Top of MATERIAL FOR THE TASK

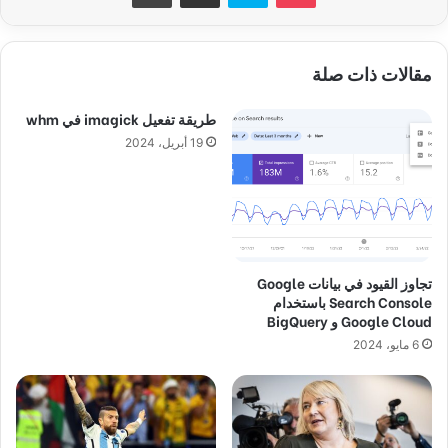
مقالات ذات صلة
طريقة تفعيل imagick في whm
19 أبريل، 2024
تجاوز القيود في بيانات Google
Search Console باستخدام
Google Cloud و BigQuery
6 مايو، 2024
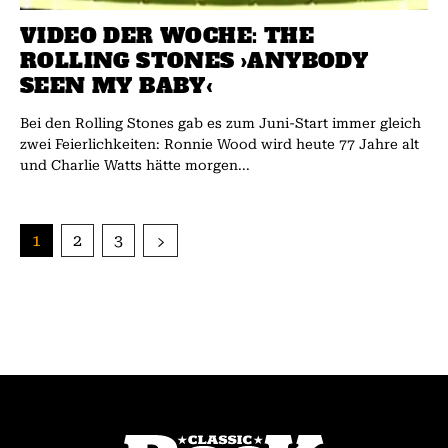
VIDEO DER WOCHE: THE
ROLLING STONES ›ANYBODY
SEEN MY BABY‹
Bei den Rolling Stones gab es zum Juni-Start immer gleich
zwei Feierlichkeiten: Ronnie Wood wird heute 77 Jahre alt
und Charlie Watts hätte morgen...
1
2
3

Bottom of MATERIAL FOR THE TASK

WHAT YOU SHOULD DO:
The output has to match the data above line for line, except that pictures are dropped.

TASK RESULT:
مقالات ذات صلة
طريقة تفعيل imagick في whm
19 أبريل، 2024
تجاوز القيود في بيانات Google
Search Console باستخدام
Google Cloud و BigQuery
6 مايو، 2024
VIDEO DER WOCHE: THE
ROLLING STONES ›ANYBODY
SEEN MY BABY‹
Bei den Rolling Stones gab es zum Juni-Start immer gleich
zwei Feierlichkeiten: Ronnie Wood wird heute 77 Jahre alt
und Charlie Watts hätte morgen...
1
2
3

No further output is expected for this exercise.